If knitted buses are yarnbombed, are beaded Casspirs beadbombed? 

Like the American yarnbombers who overturned the gendered bias of public art, the colourful handmade beadwork (by men and women) transforms the Casspir in Afrika 47 from a hated symbol of domination and violence during the Apartheid regime into an aesthetically joyous and technically breathtaking artwork using indigenous skills. 

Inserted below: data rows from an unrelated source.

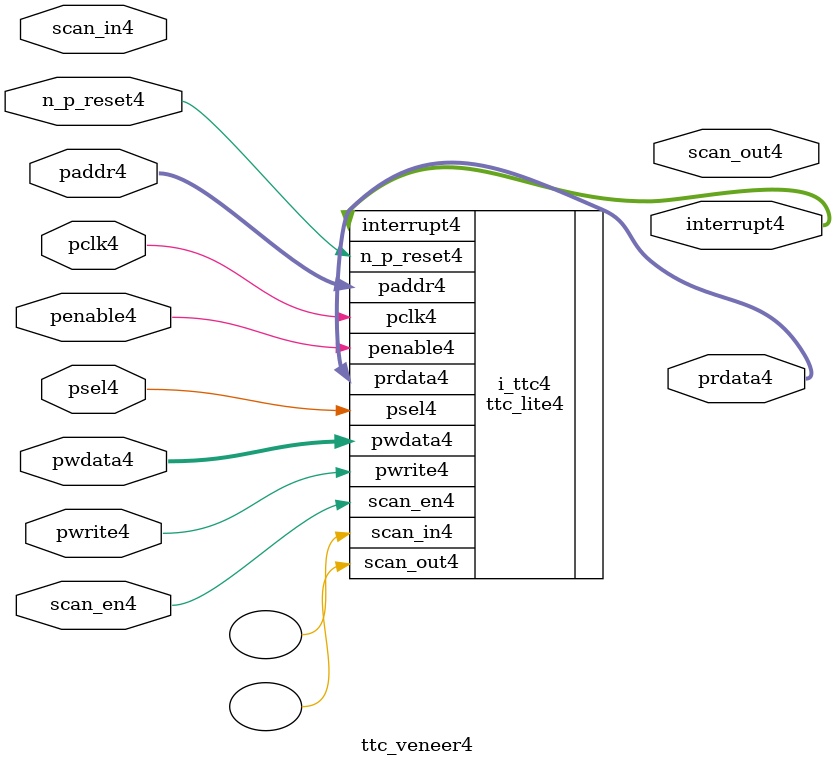
<source format=v>
module ttc_veneer4 (
           
           //inputs4
           n_p_reset4,
           pclk4,
           psel4,
           penable4,
           pwrite4,
           pwdata4,
           paddr4,
           scan_in4,
           scan_en4,

           //outputs4
           prdata4,
           interrupt4,
           scan_out4           

           );


//-----------------------------------------------------------------------------
// PORT DECLARATIONS4
//-----------------------------------------------------------------------------

   input         n_p_reset4;            //System4 Reset4
   input         pclk4;                 //System4 clock4
   input         psel4;                 //Select4 line
   input         penable4;              //Enable4
   input         pwrite4;               //Write line, 1 for write, 0 for read
   input [31:0]  pwdata4;               //Write data
   input [7:0]   paddr4;                //Address Bus4 register
   input         scan_in4;              //Scan4 chain4 input port
   input         scan_en4;              //Scan4 chain4 enable port
   
   output [31:0] prdata4;               //Read Data from the APB4 Interface4
   output [3:1]  interrupt4;            //Interrupt4 from PCI4 
   output        scan_out4;             //Scan4 chain4 output port

//##############################################################################
// if the TTC4 is NOT4 black4 boxed4 
//##############################################################################
`ifndef FV_KIT_BLACK_BOX_TTC4 

ttc_lite4 i_ttc4(

   //inputs4
   .n_p_reset4(n_p_reset4),
   .pclk4(pclk4),
   .psel4(psel4),
   .penable4(penable4),
   .pwrite4(pwrite4),
   .pwdata4(pwdata4),
   .paddr4(paddr4),
   .scan_in4(),
   .scan_en4(scan_en4),

   //outputs4
   .prdata4(prdata4),
   .interrupt4(interrupt4),
   .scan_out4()
);

`else 
//##############################################################################
// if the TTC4 is black4 boxed4 
//##############################################################################

   wire          n_p_reset4;            //System4 Reset4
   wire          pclk4;                 //System4 clock4
   wire          psel4;                 //Select4 line
   wire          penable4;              //Enable4
   wire          pwrite4;               //Write line, 1 for write, 0 for read
   wire  [31:0]  pwdata4;               //Write data
   wire  [7:0]   paddr4;                //Address Bus4 register
   wire          scan_in4;              //Scan4 chain4 wire  port
   wire          scan_en4;              //Scan4 chain4 enable port
   
   reg    [31:0] prdata4;               //Read Data from the APB4 Interface4
   reg    [3:1]  interrupt4;            //Interrupt4 from PCI4 
   reg           scan_out4;             //Scan4 chain4 reg    port

`endif
//##############################################################################
// black4 boxed4 defines4 
//##############################################################################

endmodule

</source>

Afrika 47 Beaded Casspir; Photo taken outside the Everard Read Gallery in August 2017. Source: www.lizatlancaster.co.za

Largest South African yarnbombing 

Yarnbomb Voortrekker Monument August 2014

The largest yarnbombing in South Africa took place on 1st August 2014, on the steps of the Voortrkekker Monument, a space which was transformed by 28,000 knitted and crocheted squares (making up 627 blankets, later given to charity).  I am unclear as to whether this event was drained of the ideological or political critique of Knitta, or #FoodBabySoul’s interventions.  It seems rather to have been framed as an event culminating in the Yarn Indaba aimed at promoting South African creativity in the skills of crochet, knitting and weaving.  Was the Voortrekker Monument chosen as a site of tradition where women’s domestic virtues and talents were celebrated? Or was there a subversive underpinning: to re-frame and recast the connotations of the uber-masculinity encoded in the massive fascist architecture of the Voortrekker Monument?  Further research is needed to come to some kind of conclusion.  Any ideas anybody? 

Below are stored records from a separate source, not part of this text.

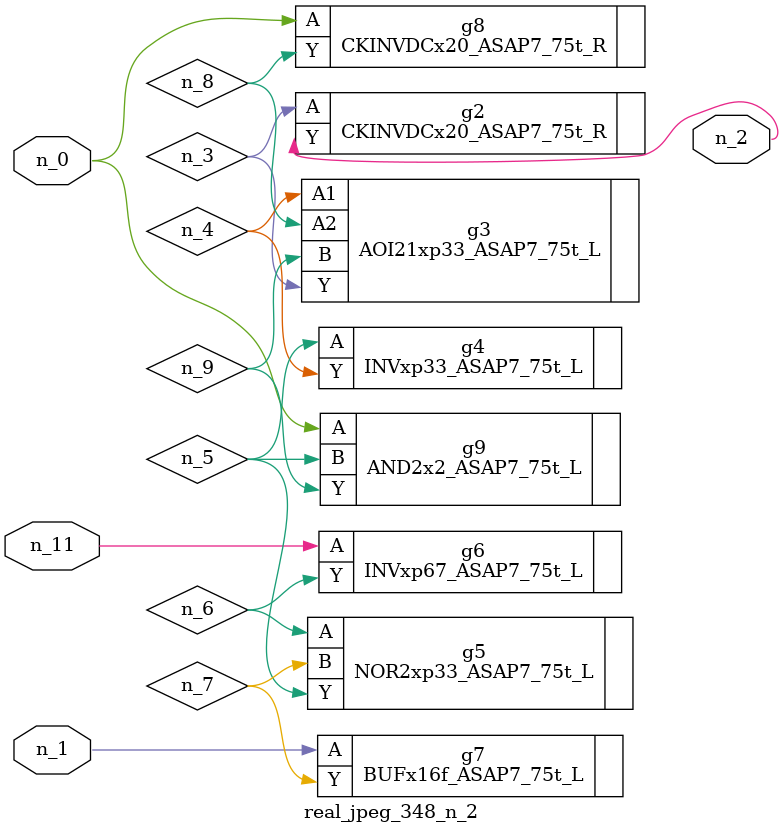
<source format=v>
module real_jpeg_348_n_2 (n_1, n_11, n_0, n_2);

input n_1;
input n_11;
input n_0;

output n_2;

wire n_5;
wire n_4;
wire n_8;
wire n_6;
wire n_7;
wire n_3;
wire n_9;

CKINVDCx20_ASAP7_75t_R g8 ( 
.A(n_0),
.Y(n_8)
);

AND2x2_ASAP7_75t_L g9 ( 
.A(n_0),
.B(n_5),
.Y(n_9)
);

BUFx16f_ASAP7_75t_L g7 ( 
.A(n_1),
.Y(n_7)
);

CKINVDCx20_ASAP7_75t_R g2 ( 
.A(n_3),
.Y(n_2)
);

AOI21xp33_ASAP7_75t_L g3 ( 
.A1(n_4),
.A2(n_8),
.B(n_9),
.Y(n_3)
);

INVxp33_ASAP7_75t_L g4 ( 
.A(n_5),
.Y(n_4)
);

NOR2xp33_ASAP7_75t_L g5 ( 
.A(n_6),
.B(n_7),
.Y(n_5)
);

INVxp67_ASAP7_75t_L g6 ( 
.A(n_11),
.Y(n_6)
);


endmodule
</source>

#FoodBabySoul and the Newtown Heads 

In 2001 Americo Guambe made some 500 heads for stone plinths in the Newtown precinct.

View of some of the Newtown Heads 2015 Source: www.lizatlancaster.co.za
Nothing like a bit of bling to attract attention. Source: Wanted

Over time some got damaged, a few were vandalized and some suffered the effects of the elements.  FoodBabySoul’s interventions, wrapping many of the plinths of the Newtown heads and even adorning the sculptures themselves, drew attention to the sorry state of the Newtown heads.  As part of the 2018 Newtown Now! Festival, Guambe, funded by the Johannesburg Development Agency and the City of Joburg, restored and replaced some 100 damaged or lost heads. 

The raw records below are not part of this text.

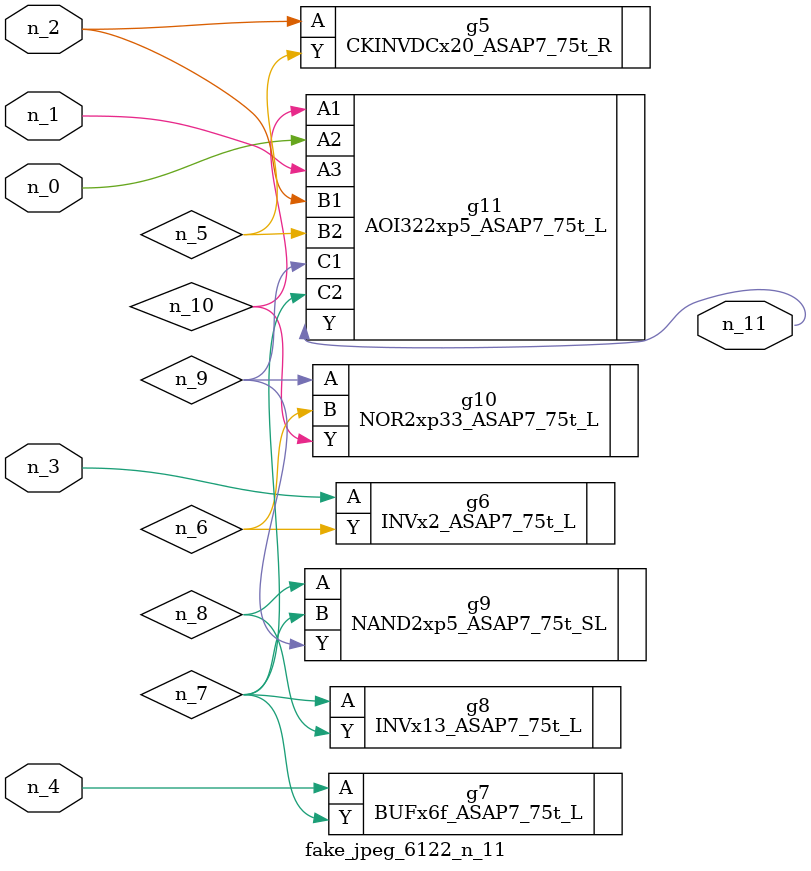
<source format=v>
module fake_jpeg_6122_n_11 (n_3, n_2, n_1, n_0, n_4, n_11);

input n_3;
input n_2;
input n_1;
input n_0;
input n_4;

output n_11;

wire n_10;
wire n_8;
wire n_9;
wire n_6;
wire n_5;
wire n_7;

CKINVDCx20_ASAP7_75t_R g5 ( 
.A(n_2),
.Y(n_5)
);

INVx2_ASAP7_75t_L g6 ( 
.A(n_3),
.Y(n_6)
);

BUFx6f_ASAP7_75t_L g7 ( 
.A(n_4),
.Y(n_7)
);

INVx13_ASAP7_75t_L g8 ( 
.A(n_7),
.Y(n_8)
);

NAND2xp5_ASAP7_75t_SL g9 ( 
.A(n_8),
.B(n_7),
.Y(n_9)
);

NOR2xp33_ASAP7_75t_L g10 ( 
.A(n_9),
.B(n_6),
.Y(n_10)
);

AOI322xp5_ASAP7_75t_L g11 ( 
.A1(n_10),
.A2(n_0),
.A3(n_1),
.B1(n_2),
.B2(n_5),
.C1(n_9),
.C2(n_7),
.Y(n_11)
);


endmodule
</source>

#FoodBabySoul’s interventions spread beyond Jozi 

Under the heading South African-inspired fabric art appears around Anchorage, an article appeared in 2016 in the Anchorage news. On a trip back to the US in 2016, #FoodBabySoul fabric-bombed trees along West Northern Lights Boulevard in Turnagain. But what I particularly LOVED was this one: 

How fabulous is this proverb? We should all take note! Source: Erik Hill / Alaska Dispatch News 20/09/2016

Challenges of the reading boxes

Shortly after installation our reading box started to show water damage. So Derek Smith of Reading Matters had said he would replace the box with one made from waterproof materials.  Apparently the reading box in Newtown survived only a few weeks before being completely vandalized and a second in a Brixton park is going to have to be locked at night.  We have had our little hiccups, and there are times when the outflow of books far exceeds the input. But then it all seems to balance out and generally has worked very well. So because #FoodBabySoul’s wrapper for the Newtown box was now going spare, we were the lucky recipients of this fabulous addition to our suburban street furniture. 

Thank you Derek Smith, Reading Matters and of course #FoodBabySoul for your joyous addition to our little red box. We love it!